Le 26 novembre 1974, Simone Veil, alors ministre de la Santé, monte à la tribune de l’Assemblée nationale pour défendre la loi légalisant l’avortement. Elle affrontera des adversaires déchaînés, dans un climat d’une incroyable brutalité.
“Je n’imaginais pas la haine que j’allais suscitera confié l’ancien ministre de Valéry Giscard d’Estaing dans un livre interview au journaliste de Monde Annick Cojean (Les hommes s’en souviennent aussi2004). Il y avait tellement d’hypocrisie dans cette salle remplie principalement d’hommes, dont certains cherchaient secrètement des adresses pour faire avorter leur maîtresse ou un de leurs proches. »
Devant une assemblée qui ne comptait que neuf femmes pour 481 hommes, le ministre a déclaré : « Nous ne pouvons plus fermer les yeux sur les 300 000 avortements qui mutilent chaque année les femmes de ce pays, bafouent nos lois et humilient ou traumatisent celles qui les pratiquent. » « Aucune femme ne recourt volontairement à l’avortement. Écoutez-les simplement. C’est toujours une tragédie »assure-t-elle, affirmant que « L’avortement doit rester l’exception, le dernier recours dans les situations sans issue ». Son discours d’une heure a été chaleureusement applaudi par la gauche. La droite reste silencieuse.
S’ensuivent plus de vingt-cinq heures de débat, durant lesquelles Simone Veil fait face à des insultes et des propos de «soudards»» dira-t-elle, tandis qu’à l’extérieur, des militants anti-avortement récitent leur chapelet. Trois jours et deux nuits de combat contre les partisans de sa propre majorité.

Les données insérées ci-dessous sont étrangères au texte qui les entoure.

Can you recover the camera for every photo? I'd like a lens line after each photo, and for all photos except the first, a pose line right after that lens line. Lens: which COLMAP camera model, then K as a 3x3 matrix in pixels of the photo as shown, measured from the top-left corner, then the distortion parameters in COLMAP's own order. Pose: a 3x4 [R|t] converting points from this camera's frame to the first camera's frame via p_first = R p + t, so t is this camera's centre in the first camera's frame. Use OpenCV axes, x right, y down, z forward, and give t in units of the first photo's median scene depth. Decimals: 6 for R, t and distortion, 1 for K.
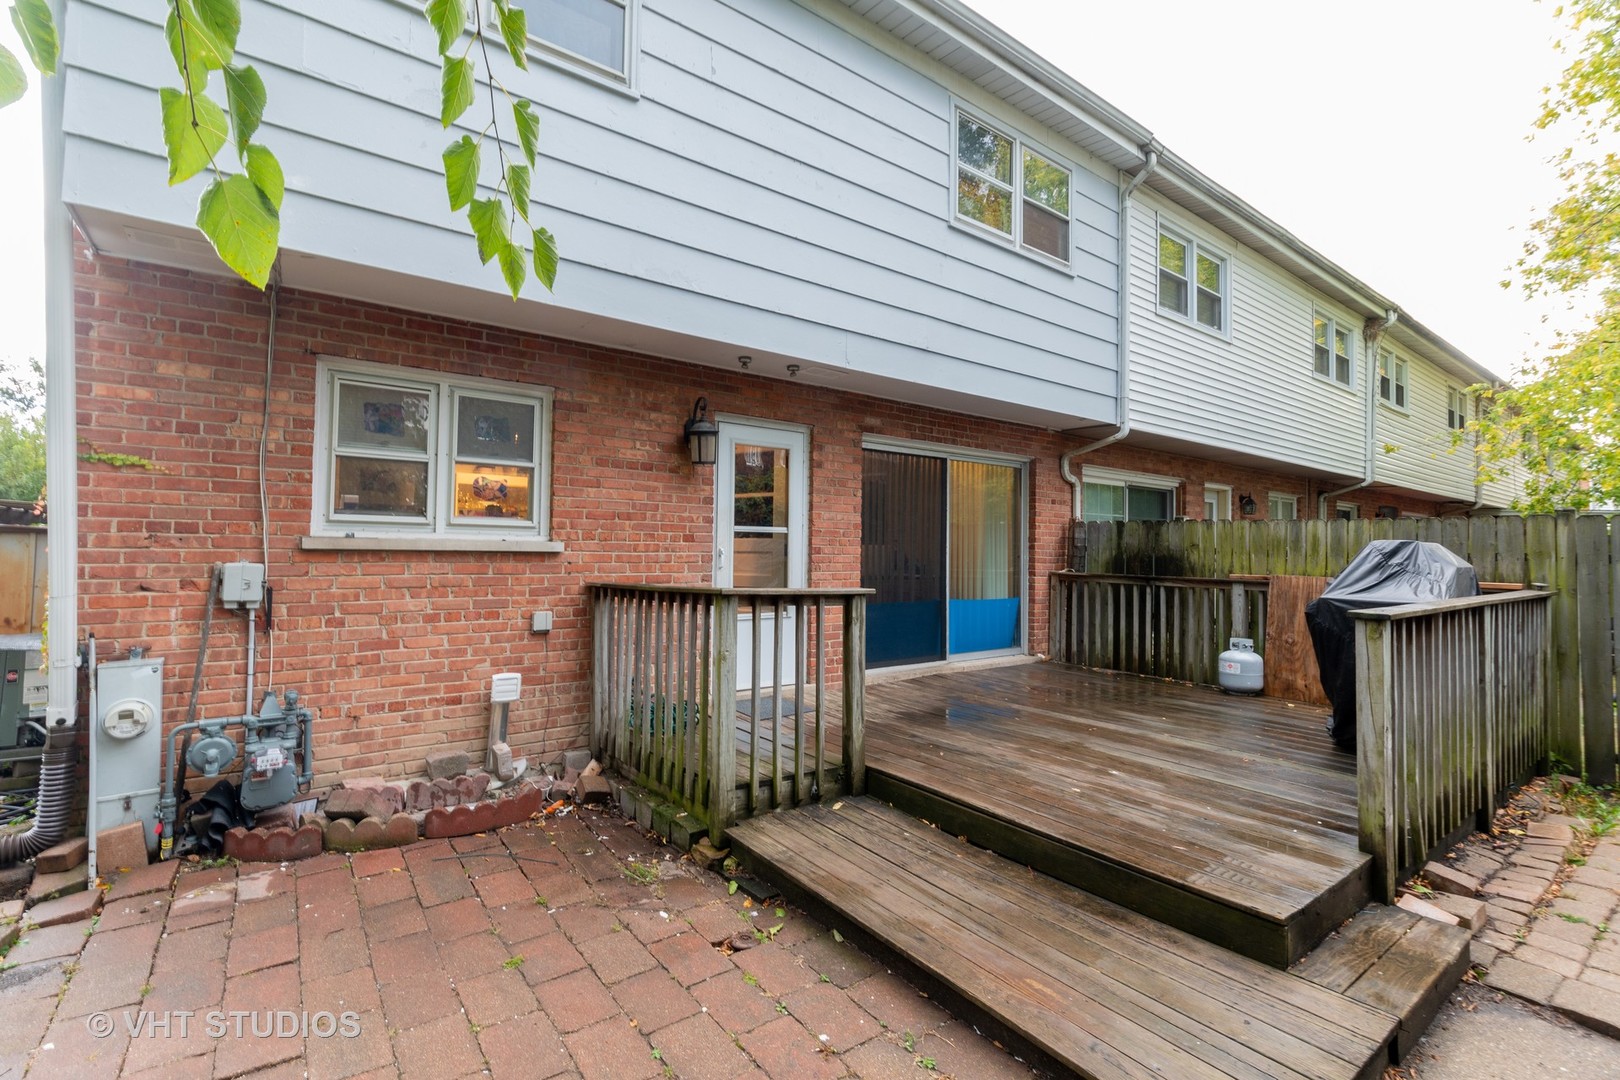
lens RADIAL K [[700.1, 0, 807.9], [0, 700.1, 528.3], [0, 0, 1]] dist [0.001235, 0.000040]
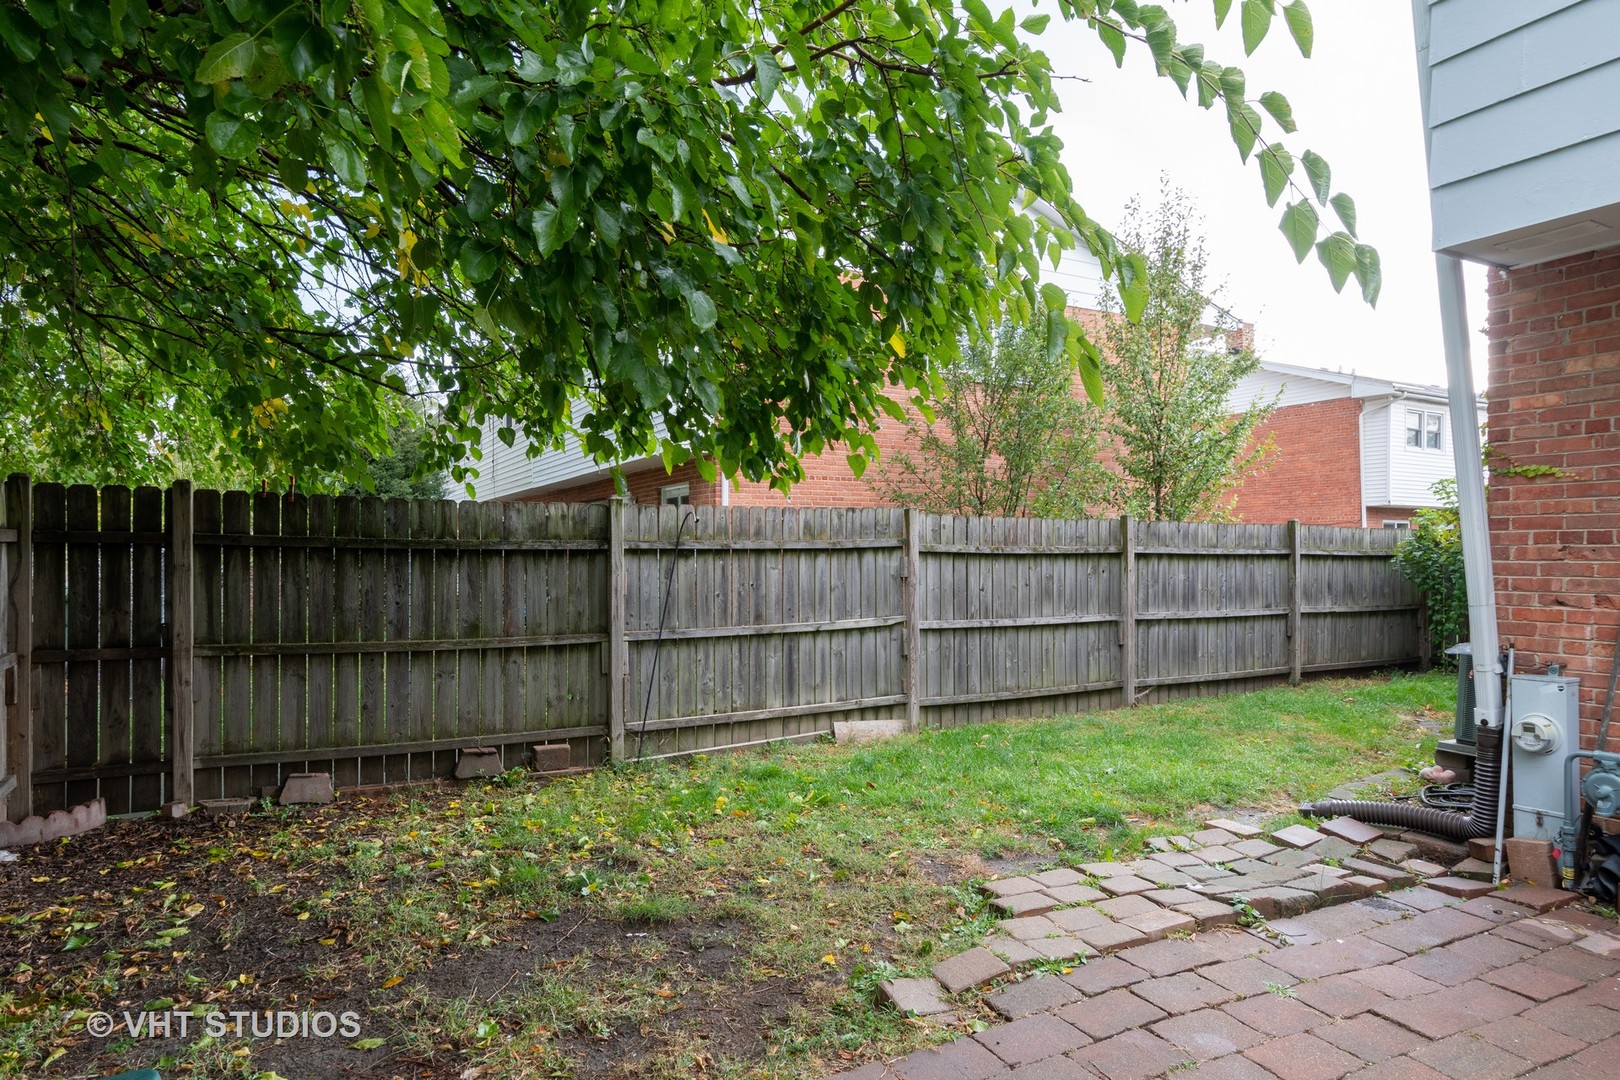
lens RADIAL K [[921.2, 0, 806.3], [0, 921.2, 546.8], [0, 0, 1]] dist [-0.005368, -0.001242]
pose [[-0.125115, -0.021713, -0.991905, 0.428778], [0.027799, 0.999291, -0.025381, 0.013504], [0.991753, -0.030749, -0.124422, 0.144821]]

Michel Debré, ancien premier ministre du général de Gaulle, voit dans ce texte « une monstrueuse erreur historique ». Les députés de droite René Feït et Emmanuel Hamel diffusent à tour de rôle dans l’hémicycle les battements d’un cœur fœtal. La première précise que si le projet était adopté, “elle ferait chaque année deux fois plus de victimes que la bombe d’Hiroshima”. Jean Foyer, ancien garde des Sceaux du général de Gaulle, déclare : « Le temps n’est pas loin où l’on connaîtra en France ces avortements, ces abattoirs où s’entassent les cadavres de petits hommes. »
-Pire, Hector Rolland accuse Simone Veil, rescapée des camps de la mort, « le choix du génocide ». Jean-Marie Daillet parle des embryons “jeté au crématorium”. Jacques Médecin talks about « une barbarie organisée et couverte par la loi comme elle l’était par les nazis ». Après le passage de 74 intervenants, Simone Veil prend à nouveau la parole, déplorant les analogies avec le racisme des nazis. Elle dira plus tard qu’elle se sentait “un immense mépris”.
Le 29 novembre 1974, la loi est votée par 284 voix contre 189. Les deux tiers des députés de la majorité votent contre le texte, adopté essentiellement grâce aux voix de la gauche et du centre. Le 17 janvier 1975, la « loi Veil », qui dépénalise l’interruption volontaire de grossesse pour une durée de cinq ans, est promulguée.
Vous pouvez écouter ici l’intégralité du discours historique de Simone Veil, dont l’Institut national de l’audiovisuel (INA) publie également de larges extraits. Vous pouvez également le retrouver en intégralité aux éditions Points ou Eyrolles.